In some respects, you could look at Apple and conclude that it hasn’t changed much since 1976. It still has a core following that is dwarfed by Microsoft’s enormous market share position. Its proprietary hardware-OS model remains constant, even as open source upended the idea that such platforms should be hard-wired together. Despite frequent attempts to broaden its installed base, it has never really broken out of its usual vertical markets of education and graphic design. And Steve Jobs is still at the wheel.
Perhaps it is this conservatism in its business practices that makes Apple able to innovate so successfully in so many other areas. It has taken risks in more areas than most companies of its size would dare and attracted more attention for its effort than a firm of any size whatsoever. While HP, Palm and others tried to create a better PDA, Apple came up with the kind of handheld that Sony should have invented. Just as the PC became a commodity, it produced a status symbol with the iMac. At a time when Intel is losing all kinds of business to AMD and IBM, Apple decided to switch to its processors. This is a company that zags every time the rest of the industry zigs.

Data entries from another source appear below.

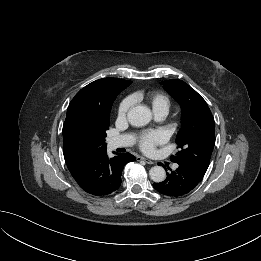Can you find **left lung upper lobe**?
<instances>
[{
    "label": "left lung upper lobe",
    "instance_id": "left-lung-upper-lobe-1",
    "mask_svg": "<svg viewBox=\"0 0 261 261\" xmlns=\"http://www.w3.org/2000/svg\"><path fill=\"white\" fill-rule=\"evenodd\" d=\"M164 89L182 108V122L176 143L181 149L172 161L188 167L203 178L215 145L214 119L206 101L179 79L162 82Z\"/></svg>",
    "mask_w": 261,
    "mask_h": 261
}]
</instances>
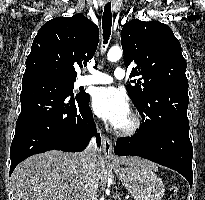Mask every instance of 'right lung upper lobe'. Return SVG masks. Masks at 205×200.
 Returning <instances> with one entry per match:
<instances>
[{
  "instance_id": "cb5924a9",
  "label": "right lung upper lobe",
  "mask_w": 205,
  "mask_h": 200,
  "mask_svg": "<svg viewBox=\"0 0 205 200\" xmlns=\"http://www.w3.org/2000/svg\"><path fill=\"white\" fill-rule=\"evenodd\" d=\"M98 27L83 14L58 17L45 23L34 38L23 78L56 75L76 80L98 46Z\"/></svg>"
}]
</instances>
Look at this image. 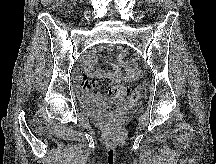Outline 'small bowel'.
<instances>
[{
	"instance_id": "c3829d8e",
	"label": "small bowel",
	"mask_w": 216,
	"mask_h": 164,
	"mask_svg": "<svg viewBox=\"0 0 216 164\" xmlns=\"http://www.w3.org/2000/svg\"><path fill=\"white\" fill-rule=\"evenodd\" d=\"M117 63L113 64L112 71L95 70L92 61H87L82 70L75 75L77 92L86 109L100 115L105 109H112L114 104L101 93H93L91 88L97 86L102 79L111 82L129 81L136 78L138 70L129 61L124 60V50L116 48Z\"/></svg>"
}]
</instances>
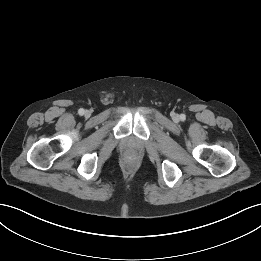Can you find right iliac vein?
Instances as JSON below:
<instances>
[{"label": "right iliac vein", "instance_id": "right-iliac-vein-1", "mask_svg": "<svg viewBox=\"0 0 261 261\" xmlns=\"http://www.w3.org/2000/svg\"><path fill=\"white\" fill-rule=\"evenodd\" d=\"M85 115L88 116V115H89V111H86V112H85Z\"/></svg>", "mask_w": 261, "mask_h": 261}]
</instances>
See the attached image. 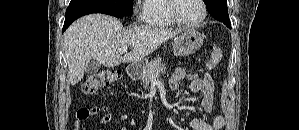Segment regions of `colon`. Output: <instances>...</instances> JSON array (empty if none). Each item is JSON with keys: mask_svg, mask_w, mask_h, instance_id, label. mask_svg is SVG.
I'll list each match as a JSON object with an SVG mask.
<instances>
[{"mask_svg": "<svg viewBox=\"0 0 299 130\" xmlns=\"http://www.w3.org/2000/svg\"><path fill=\"white\" fill-rule=\"evenodd\" d=\"M222 58L223 50L218 46H213L211 48L209 60L206 63V69L211 70L216 67L221 62ZM199 77L200 75L198 73H188L184 80L191 83L196 81ZM119 78L120 74L115 70H101L88 76L81 89L86 95H94L100 88L117 82ZM89 115L90 110L84 108L78 111L77 117L80 121H83Z\"/></svg>", "mask_w": 299, "mask_h": 130, "instance_id": "obj_1", "label": "colon"}]
</instances>
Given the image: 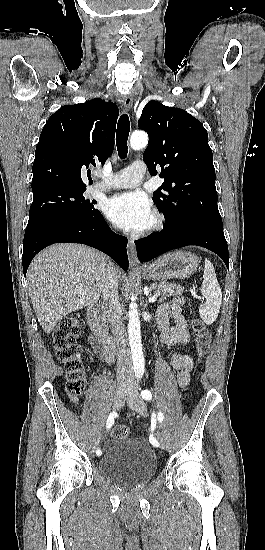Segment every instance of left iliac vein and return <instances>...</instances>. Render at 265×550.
<instances>
[{
    "label": "left iliac vein",
    "instance_id": "4c4485c4",
    "mask_svg": "<svg viewBox=\"0 0 265 550\" xmlns=\"http://www.w3.org/2000/svg\"><path fill=\"white\" fill-rule=\"evenodd\" d=\"M127 403L129 405V407L136 411L137 413L141 414V415H145L146 414V406H145V403L143 401V399L141 398V396L135 392H129L128 394V397H127ZM162 448H165V445L164 443H162Z\"/></svg>",
    "mask_w": 265,
    "mask_h": 550
}]
</instances>
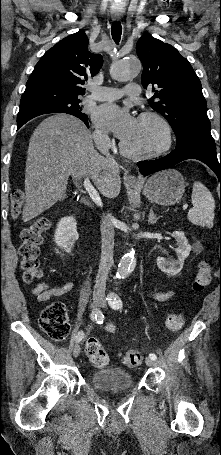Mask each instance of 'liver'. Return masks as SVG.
I'll return each instance as SVG.
<instances>
[{
	"label": "liver",
	"instance_id": "liver-1",
	"mask_svg": "<svg viewBox=\"0 0 221 455\" xmlns=\"http://www.w3.org/2000/svg\"><path fill=\"white\" fill-rule=\"evenodd\" d=\"M120 167L100 155L84 123L68 114H55L34 130L25 169L24 222L36 218L67 197L68 179L89 177L108 198L121 190Z\"/></svg>",
	"mask_w": 221,
	"mask_h": 455
}]
</instances>
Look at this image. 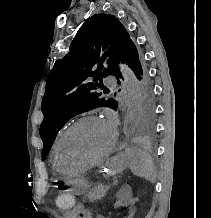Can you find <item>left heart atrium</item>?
Here are the masks:
<instances>
[{
  "mask_svg": "<svg viewBox=\"0 0 211 218\" xmlns=\"http://www.w3.org/2000/svg\"><path fill=\"white\" fill-rule=\"evenodd\" d=\"M113 115H112V113L111 112H106V119L104 120L105 121V123L107 124V125H109L110 127H112V125H113Z\"/></svg>",
  "mask_w": 211,
  "mask_h": 218,
  "instance_id": "39dd6f15",
  "label": "left heart atrium"
}]
</instances>
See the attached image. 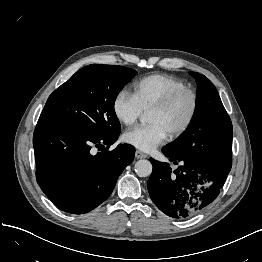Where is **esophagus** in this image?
Wrapping results in <instances>:
<instances>
[{
  "instance_id": "1",
  "label": "esophagus",
  "mask_w": 262,
  "mask_h": 262,
  "mask_svg": "<svg viewBox=\"0 0 262 262\" xmlns=\"http://www.w3.org/2000/svg\"><path fill=\"white\" fill-rule=\"evenodd\" d=\"M135 157L136 159H143V158H147V155L139 150H136Z\"/></svg>"
}]
</instances>
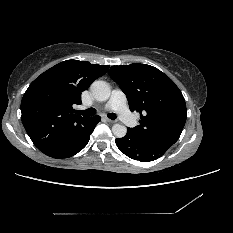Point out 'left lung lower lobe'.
I'll list each match as a JSON object with an SVG mask.
<instances>
[{"instance_id": "left-lung-lower-lobe-1", "label": "left lung lower lobe", "mask_w": 233, "mask_h": 233, "mask_svg": "<svg viewBox=\"0 0 233 233\" xmlns=\"http://www.w3.org/2000/svg\"><path fill=\"white\" fill-rule=\"evenodd\" d=\"M117 147L128 157L141 162L153 161L161 157L168 149L148 144L127 130L123 138L115 140Z\"/></svg>"}]
</instances>
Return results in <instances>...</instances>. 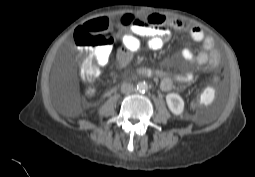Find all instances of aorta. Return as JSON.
<instances>
[{
    "instance_id": "obj_1",
    "label": "aorta",
    "mask_w": 255,
    "mask_h": 177,
    "mask_svg": "<svg viewBox=\"0 0 255 177\" xmlns=\"http://www.w3.org/2000/svg\"><path fill=\"white\" fill-rule=\"evenodd\" d=\"M139 91L145 92L148 89V86L145 82H141L137 85Z\"/></svg>"
}]
</instances>
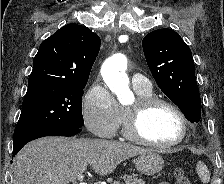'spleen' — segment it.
I'll list each match as a JSON object with an SVG mask.
<instances>
[{"label":"spleen","instance_id":"3e777b00","mask_svg":"<svg viewBox=\"0 0 224 184\" xmlns=\"http://www.w3.org/2000/svg\"><path fill=\"white\" fill-rule=\"evenodd\" d=\"M196 172L203 183H209L210 173L207 166L203 162L199 161L196 164Z\"/></svg>","mask_w":224,"mask_h":184}]
</instances>
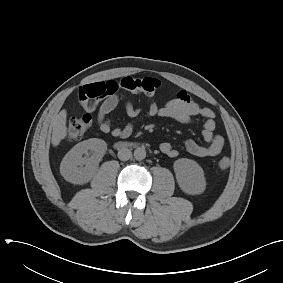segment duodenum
Instances as JSON below:
<instances>
[{"label": "duodenum", "instance_id": "410a0bca", "mask_svg": "<svg viewBox=\"0 0 283 283\" xmlns=\"http://www.w3.org/2000/svg\"><path fill=\"white\" fill-rule=\"evenodd\" d=\"M132 144L129 142H118L116 143V147L117 148H126V147H130Z\"/></svg>", "mask_w": 283, "mask_h": 283}]
</instances>
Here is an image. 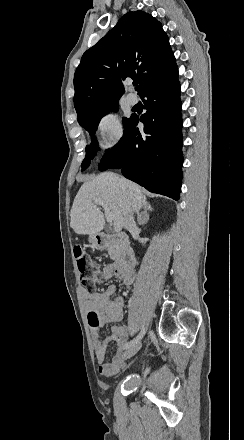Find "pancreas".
<instances>
[{
	"instance_id": "obj_1",
	"label": "pancreas",
	"mask_w": 244,
	"mask_h": 440,
	"mask_svg": "<svg viewBox=\"0 0 244 440\" xmlns=\"http://www.w3.org/2000/svg\"><path fill=\"white\" fill-rule=\"evenodd\" d=\"M107 250H108V254L111 258V260H119V244H117V242H110L109 246H106Z\"/></svg>"
}]
</instances>
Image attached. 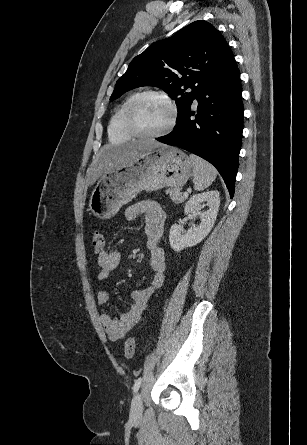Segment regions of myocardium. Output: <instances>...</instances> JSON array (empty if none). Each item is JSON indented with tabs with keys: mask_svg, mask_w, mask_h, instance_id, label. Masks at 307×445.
I'll use <instances>...</instances> for the list:
<instances>
[{
	"mask_svg": "<svg viewBox=\"0 0 307 445\" xmlns=\"http://www.w3.org/2000/svg\"><path fill=\"white\" fill-rule=\"evenodd\" d=\"M150 97H156V98L163 100L168 105V107L170 108V112H171V117H170V120L167 123V125L163 129H161L160 131L155 132V133L146 132L145 130H143V128L139 125V123L137 121V110H138L139 105L145 99L150 98ZM177 118H178V110H177V106H176L175 102L172 100V98L164 92L154 91V90H148V91H144L141 94H138L130 103L128 112H127V122H128L129 129L131 130L132 134L137 136V138L140 140H142V139H162L163 137H165L167 134H169L173 130V128L175 127V124L177 122Z\"/></svg>",
	"mask_w": 307,
	"mask_h": 445,
	"instance_id": "f54148a6",
	"label": "myocardium"
}]
</instances>
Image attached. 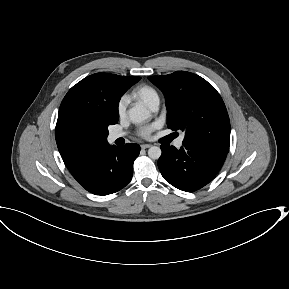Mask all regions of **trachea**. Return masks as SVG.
<instances>
[{
	"label": "trachea",
	"instance_id": "obj_1",
	"mask_svg": "<svg viewBox=\"0 0 289 289\" xmlns=\"http://www.w3.org/2000/svg\"><path fill=\"white\" fill-rule=\"evenodd\" d=\"M173 138H175V136H174V135H171V139H173Z\"/></svg>",
	"mask_w": 289,
	"mask_h": 289
}]
</instances>
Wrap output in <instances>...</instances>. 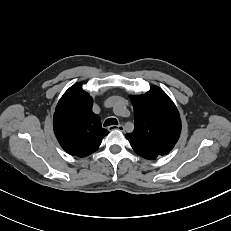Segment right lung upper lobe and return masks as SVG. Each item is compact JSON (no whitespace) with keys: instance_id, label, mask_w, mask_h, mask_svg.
Wrapping results in <instances>:
<instances>
[{"instance_id":"right-lung-upper-lobe-1","label":"right lung upper lobe","mask_w":231,"mask_h":231,"mask_svg":"<svg viewBox=\"0 0 231 231\" xmlns=\"http://www.w3.org/2000/svg\"><path fill=\"white\" fill-rule=\"evenodd\" d=\"M92 97L82 83L71 86L61 97L53 119L54 133L61 147L69 154L85 157L96 151L108 131L92 112Z\"/></svg>"}]
</instances>
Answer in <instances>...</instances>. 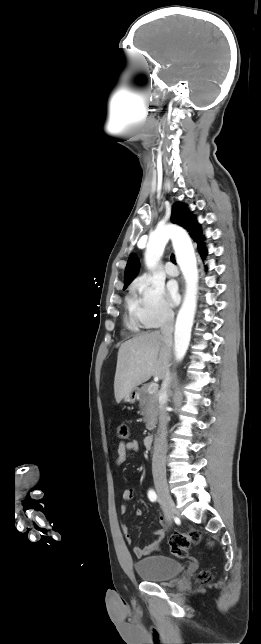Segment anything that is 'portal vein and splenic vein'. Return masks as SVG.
I'll return each mask as SVG.
<instances>
[{
  "mask_svg": "<svg viewBox=\"0 0 261 644\" xmlns=\"http://www.w3.org/2000/svg\"><path fill=\"white\" fill-rule=\"evenodd\" d=\"M157 390H158V384H156V383L150 384L149 387H148V392L150 394L155 393Z\"/></svg>",
  "mask_w": 261,
  "mask_h": 644,
  "instance_id": "18ae733b",
  "label": "portal vein and splenic vein"
}]
</instances>
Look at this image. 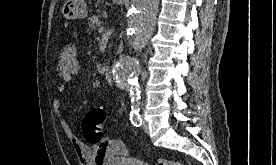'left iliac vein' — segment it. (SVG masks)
<instances>
[{
	"label": "left iliac vein",
	"instance_id": "4c4485c4",
	"mask_svg": "<svg viewBox=\"0 0 276 165\" xmlns=\"http://www.w3.org/2000/svg\"><path fill=\"white\" fill-rule=\"evenodd\" d=\"M142 128L147 131L148 130V122L146 120H143L142 122Z\"/></svg>",
	"mask_w": 276,
	"mask_h": 165
}]
</instances>
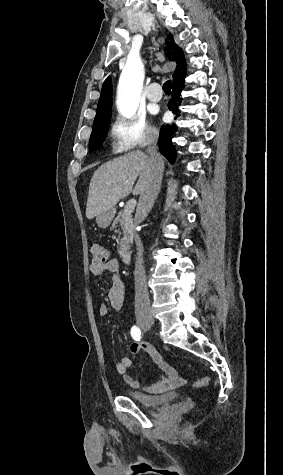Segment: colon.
Returning a JSON list of instances; mask_svg holds the SVG:
<instances>
[{
	"label": "colon",
	"instance_id": "5ec220e1",
	"mask_svg": "<svg viewBox=\"0 0 283 475\" xmlns=\"http://www.w3.org/2000/svg\"><path fill=\"white\" fill-rule=\"evenodd\" d=\"M90 254L92 257V265L98 269L112 260V251L99 243H93L90 247Z\"/></svg>",
	"mask_w": 283,
	"mask_h": 475
}]
</instances>
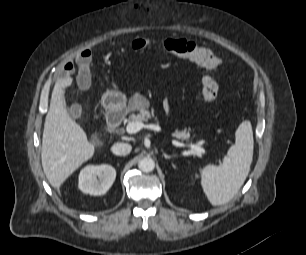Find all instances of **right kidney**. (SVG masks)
I'll list each match as a JSON object with an SVG mask.
<instances>
[{
    "label": "right kidney",
    "mask_w": 306,
    "mask_h": 255,
    "mask_svg": "<svg viewBox=\"0 0 306 255\" xmlns=\"http://www.w3.org/2000/svg\"><path fill=\"white\" fill-rule=\"evenodd\" d=\"M116 170L107 164L88 165L79 174V189L90 195H103L112 186Z\"/></svg>",
    "instance_id": "1"
}]
</instances>
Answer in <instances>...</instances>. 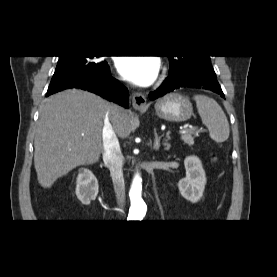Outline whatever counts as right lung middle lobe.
Listing matches in <instances>:
<instances>
[{"instance_id":"obj_1","label":"right lung middle lobe","mask_w":277,"mask_h":277,"mask_svg":"<svg viewBox=\"0 0 277 277\" xmlns=\"http://www.w3.org/2000/svg\"><path fill=\"white\" fill-rule=\"evenodd\" d=\"M100 56H59L48 90L58 89L77 81L95 80L108 68Z\"/></svg>"}]
</instances>
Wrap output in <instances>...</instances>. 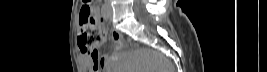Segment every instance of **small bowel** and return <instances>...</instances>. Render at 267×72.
Here are the masks:
<instances>
[{"label": "small bowel", "instance_id": "1", "mask_svg": "<svg viewBox=\"0 0 267 72\" xmlns=\"http://www.w3.org/2000/svg\"><path fill=\"white\" fill-rule=\"evenodd\" d=\"M98 13V8H96ZM112 39L117 48L120 46V37L117 34L112 35ZM85 67L89 68L91 72H107L109 58L106 54L100 56L98 50L92 54H85L81 57Z\"/></svg>", "mask_w": 267, "mask_h": 72}]
</instances>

At the same time, Apple has become more focused. In 1993, it launched 25 products. By 1998 it launched only five products, two of which – the G3 PowerBook and the iMac – were hits.
Apple may be the only firm in the IT industry which, years after its initial success, could launch a “Classic” version of its original design and get kudos for it. It is also among the few that would dare offer a “limited edition” desktop in the form of the (belated) 20th Anniversary Edition Mac in 1997. I’m not even going to try to describe it – find a photograph on Google, and marvel at a vendor that continues to find inspiration long after others kept retouching the same old canvas. That computer, by the way, cost $10,000. In an industry demonically focused on reducing cost, Apple reminds us that you get what you pay for.
It would be a mistake to describe Apple as the alternative to Wintel, because Mac enthusiasts don’t look at it that way at all. For them, it is Apple or nothing, even though no one has developed great games to play on Macs, even though it continues to come up with me-too software that apes Office in a bid to prevent anyone from straying. Microsoft is not an alternative for Mac users, either. It’s Apple or nothing.
Apple doesn’t talk a lot about ROI. Its products aren’t marketed around their interoperability. You don’t even get the impression that customers come first so much as what Apple thinks is best for its customers. What keeps it relevant is the passion of its employees, the inspiration its philosophy of the user experience has given to other firms and its determination to prove that mass production doesn’t automatically translate into a sacrifice in quality. This industry could certainly use another 30 years of that.